Per l'esame di costruzione di macchine devo fare un dimensionamento di un semiasse destro (quello corto) di una Renault Clio 2000 gruppo A.
Dell' auto posseggo un semiasse rotto (con frattura tipo "a cono") all' inizio della scanalatura (credo quella lato mozzo). Questo semiasse è durato 3 gare (180 km circa) fatte tutte su terra.
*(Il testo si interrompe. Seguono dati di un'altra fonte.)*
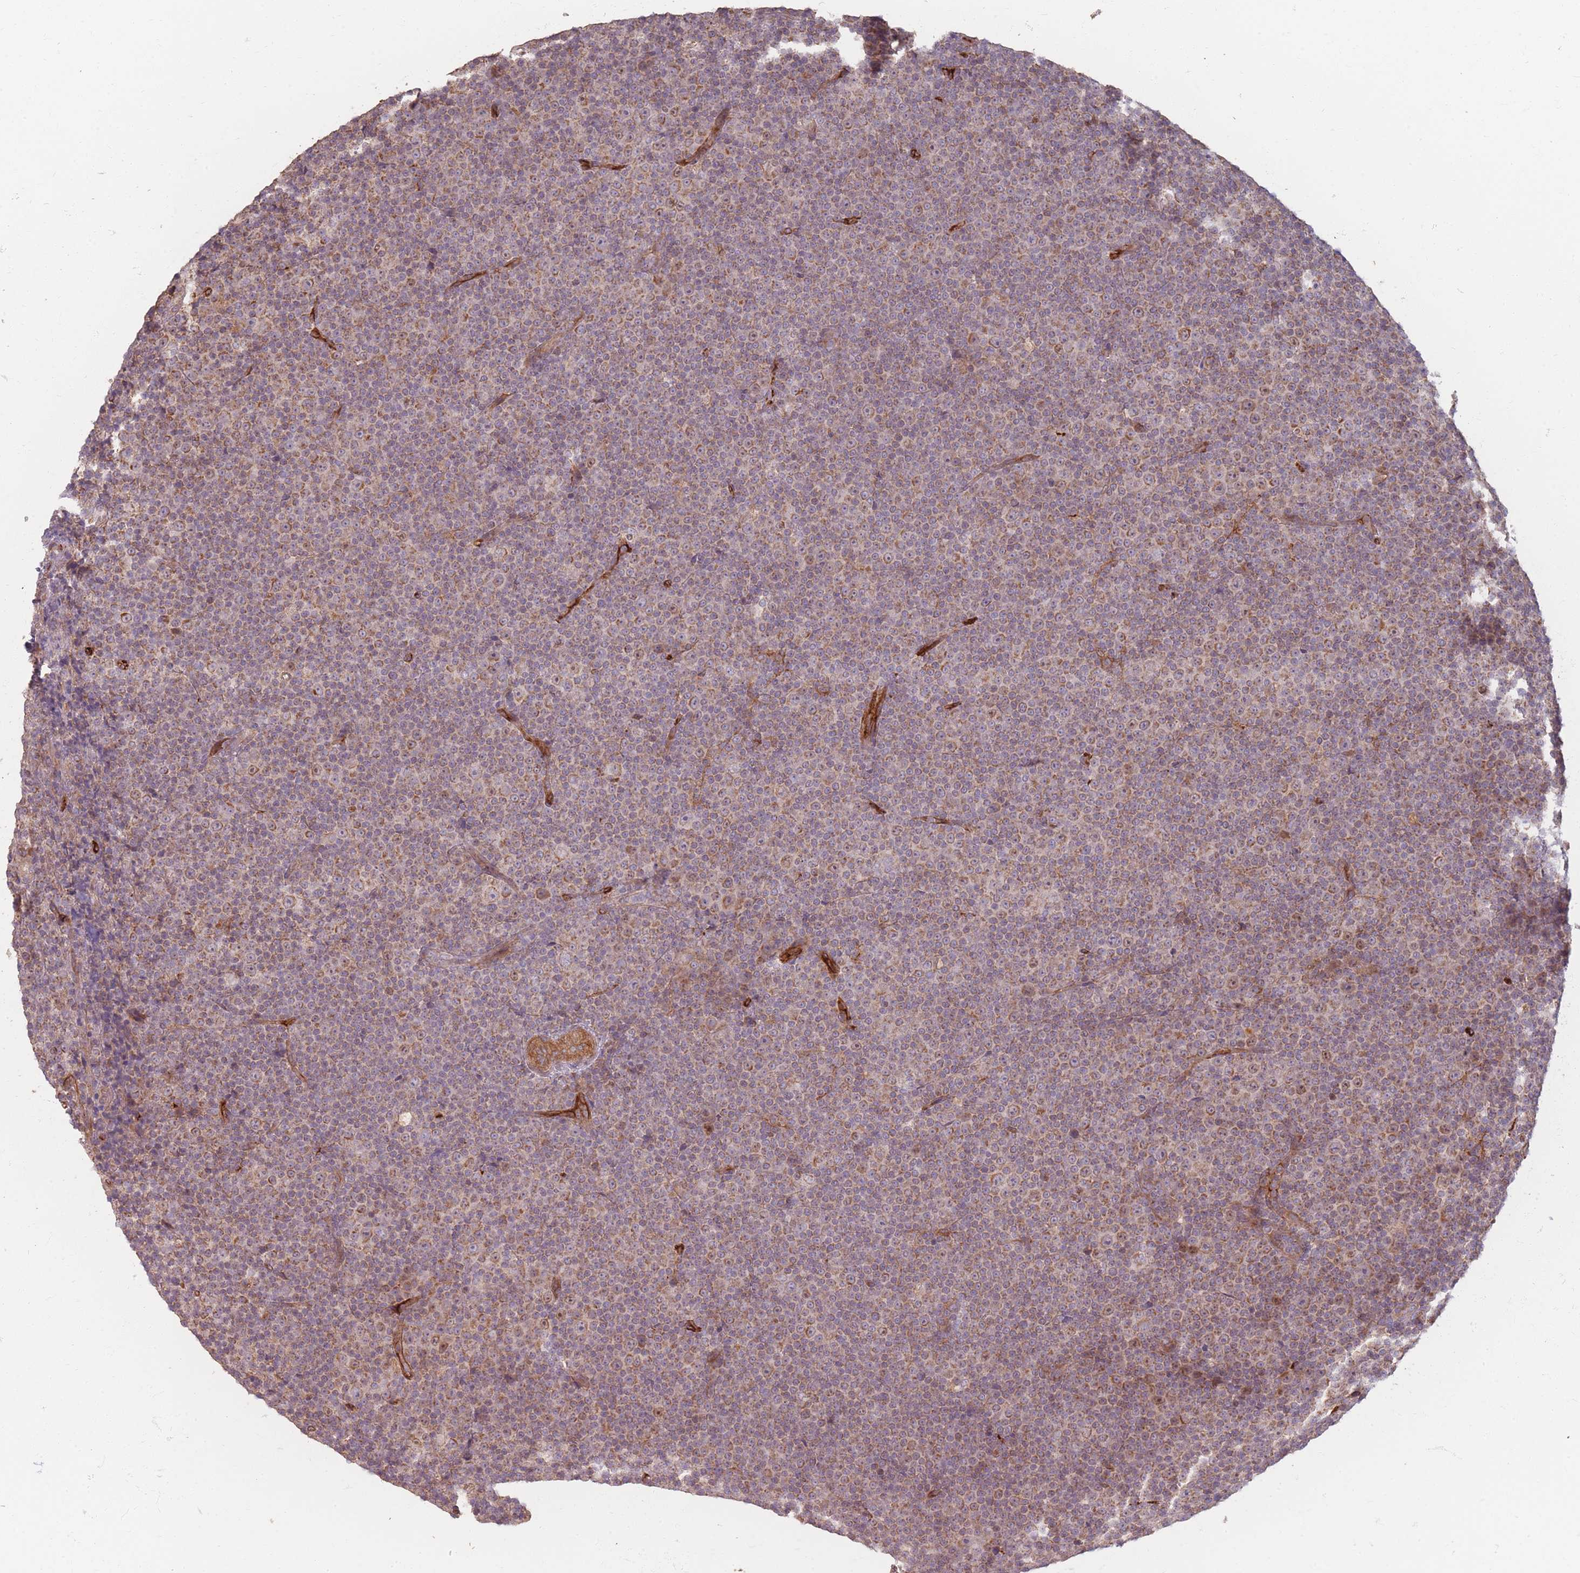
{"staining": {"intensity": "weak", "quantity": "25%-75%", "location": "cytoplasmic/membranous"}, "tissue": "lymphoma", "cell_type": "Tumor cells", "image_type": "cancer", "snomed": [{"axis": "morphology", "description": "Malignant lymphoma, non-Hodgkin's type, Low grade"}, {"axis": "topography", "description": "Lymph node"}], "caption": "Protein positivity by immunohistochemistry (IHC) demonstrates weak cytoplasmic/membranous positivity in approximately 25%-75% of tumor cells in low-grade malignant lymphoma, non-Hodgkin's type.", "gene": "MRPS6", "patient": {"sex": "female", "age": 67}}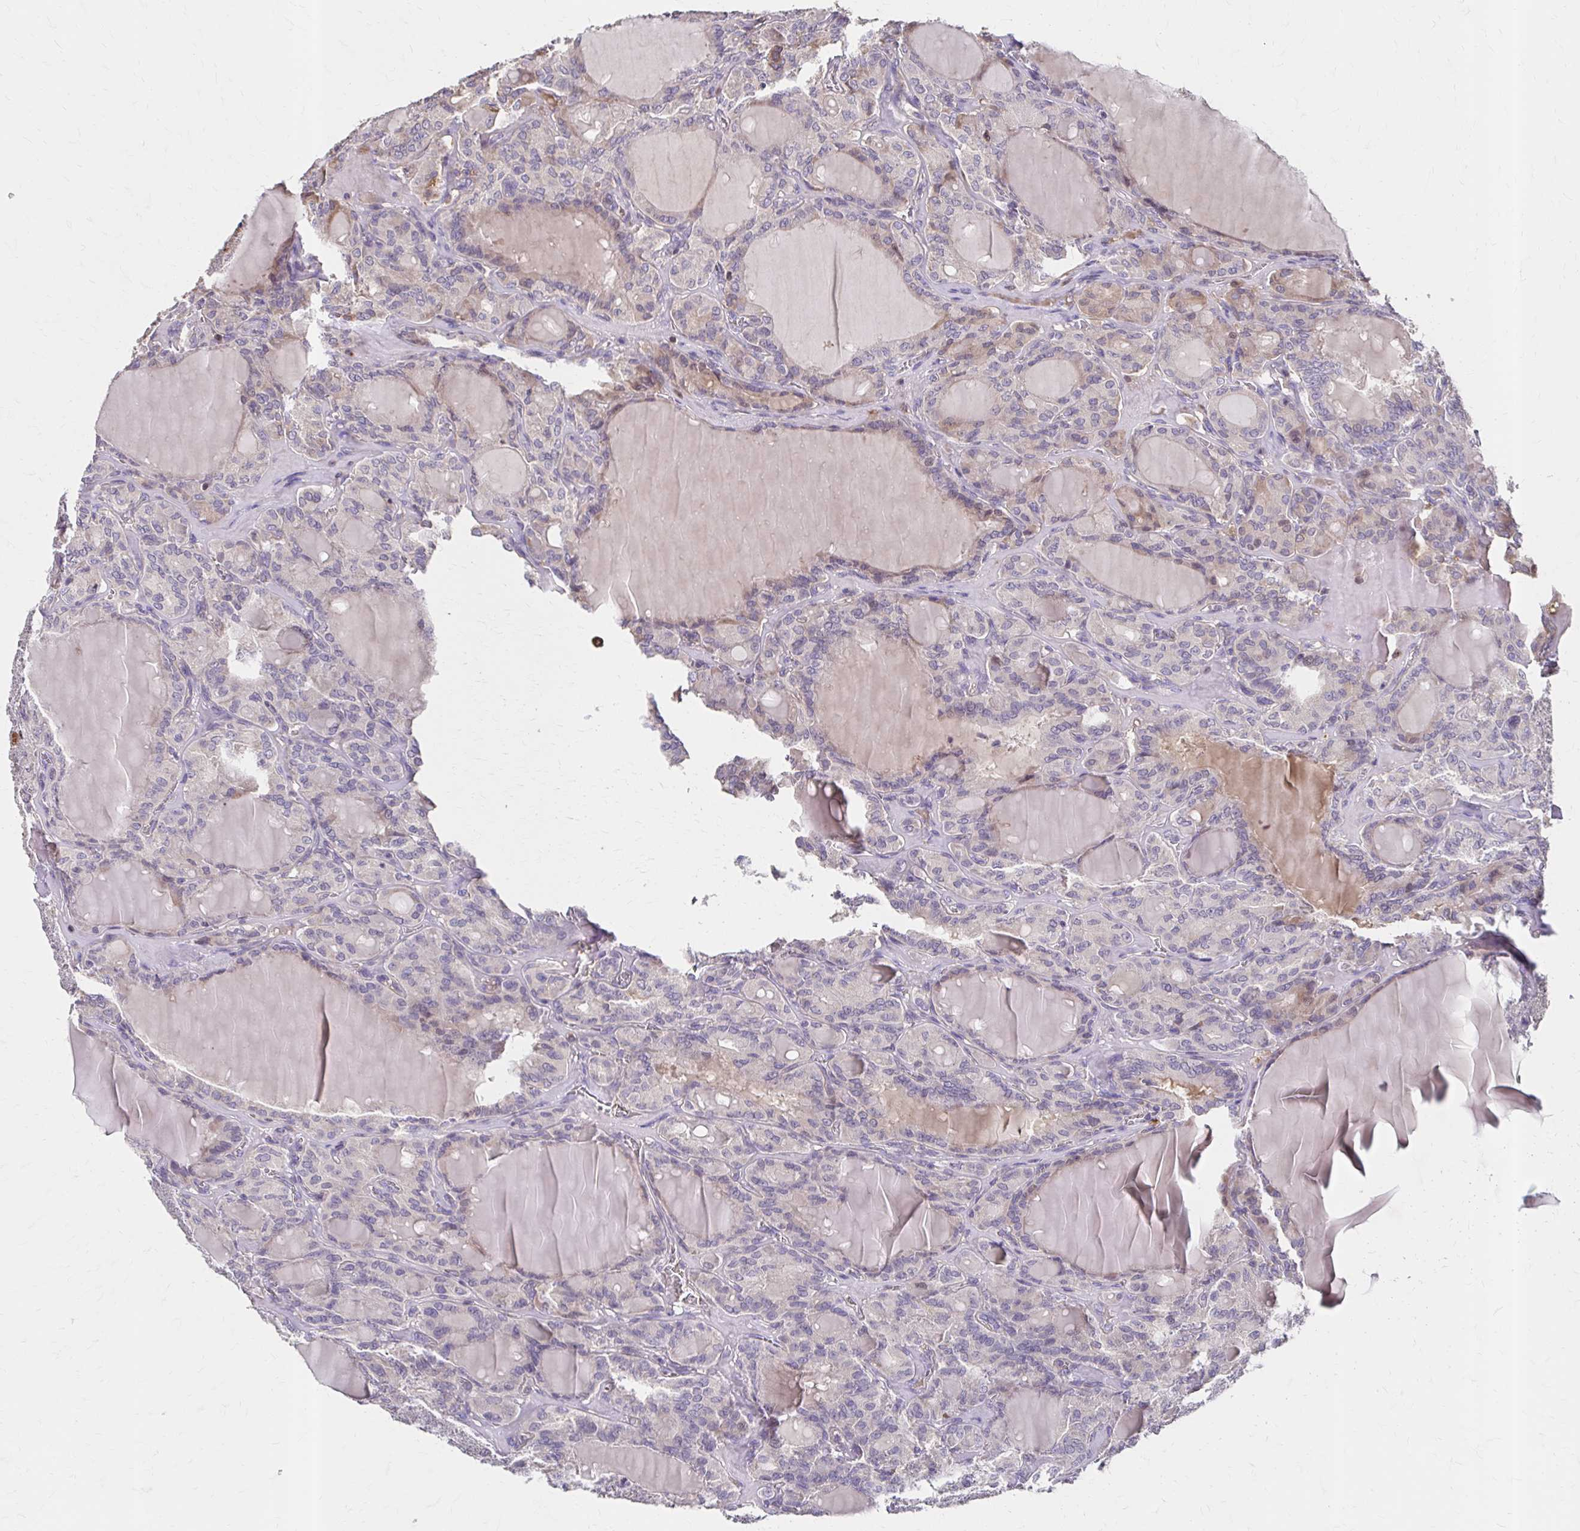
{"staining": {"intensity": "weak", "quantity": "<25%", "location": "cytoplasmic/membranous"}, "tissue": "thyroid cancer", "cell_type": "Tumor cells", "image_type": "cancer", "snomed": [{"axis": "morphology", "description": "Papillary adenocarcinoma, NOS"}, {"axis": "topography", "description": "Thyroid gland"}], "caption": "DAB immunohistochemical staining of human thyroid cancer demonstrates no significant expression in tumor cells.", "gene": "HMGCS2", "patient": {"sex": "male", "age": 87}}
Riguardo il dimensionamento ho molti dubbi.. innanzitutto se considerare il peso del semiasse, e quindi fare un dimensionamento a flesso torsione oppure solo a torsione.. potrei trascurare il peso del semiasse dato che è molto basso rispetto le forze in gioco?
Per fare il dimensionamento a torsione che coppia devo usare nella formula? :confused:
E come posso fare per stimare l'effetto d'intaglio della scanalatura? non sono riuscito a trovare nessun tipo di tabella sui coefficienti di intaglio per scanalature..
Un altro punto di domanda è sulla fatica.. fare un dimensionamento a vita infinita per un auto di questo tipo credo non abbia senso, quindi pensavo di usare il diagramma di wohler, ma non ho idea di come stimare il numero di cicli (a cosa corrisponde un ciclo in questo caso?)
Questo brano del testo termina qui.